UPDATE, 11 PM with corrected figures and more information throughout: With 13 shows in pre-Tony-deadline previews, one opening (Skylight) and one closing (Honeymoon In Vegas), the Broadway box office rose significantly over the combo Easter and Passover weekend, with the week ending Sunday grossing $29.5 million for 36 shows, compared with $28 million for 35 shows the week before, a 5% increase. The average ticket price hit triple digits at $100.40, up from $98.45 last week.
Among the notables in Week 45 of the season: Honeymoon In Vegas failed to generate the usual last-minute bump most shows get in their final week, falling $2,610 to less than 32% of its gross potential; it shuttered Sunday at the Nederlander Theatre after suffering losses exceeding $100,000 almost every week since previews began. Two big new musicals competing for attention — Finding Neverland and Something Rotten! — continued to improve during previews, to 79% and 55% of gross potential, respectively. But at just under $100, Neverland claimed double the average ticket price of Rotten.
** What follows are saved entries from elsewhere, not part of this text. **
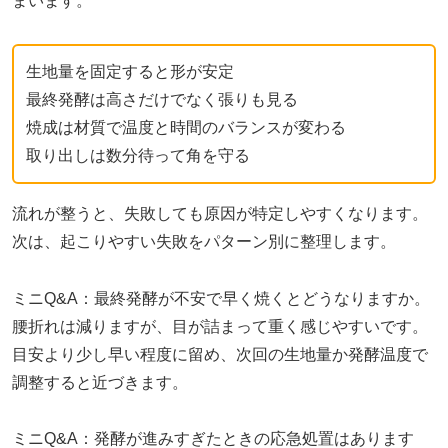
まいます。
生地量を固定すると形が安定
最終発酵は高さだけでなく張りも見る
焼成は材質で温度と時間のバランスが変わる
取り出しは数分待って角を守る
流れが整うと、失敗しても原因が特定しやすくなります。
次は、起こりやすい失敗をパターン別に整理します。
ミニQ&A：最終発酵が不安で早く焼くとどうなりますか。
腰折れは減りますが、目が詰まって重く感じやすいです。
目安より少し早い程度に留め、次回の生地量か発酵温度で
調整すると近づきます。
ミニQ&A：発酵が進みすぎたときの応急処置はあります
In 'Skylight', Bill Nighy & Carey Mulligan Spark And Smolder In David Hare Revival
The week’s lone official opening, Skylight, the David Hare revival starring Bill Nighy and Carey Mulligan, bowed at the Shubert-owned Golden to raves, though it is coming up a bit short of gross potential according to data compiled by the trade group Broadway League.
The Visit, the Chita Rivera and Roger Rees starrer by John Kander and Fred Ebb, with a book by Terrence McNally, had its first eight previews and took in $215K at the Shuberts’ Lyceum Theatre, 28% of its potential and filling 72% of the seats. The praised revival of Wendy Wasserstein’s Pulitzer winner The Heidi Chronicles, with Elisabeth Moss in the title role, continued to struggle, dropping $60K from the week before and playing to less than half-filled houses at the Shuberts’ Music Box.
Among the season newcomers, the SROs continued to be Fish In The Dark ($1.2 million, 115% of potential) and The Audience ($1.14 million, 198% of potential). The Book Of Mormon continues to command the highest average ticket price, at $173.42.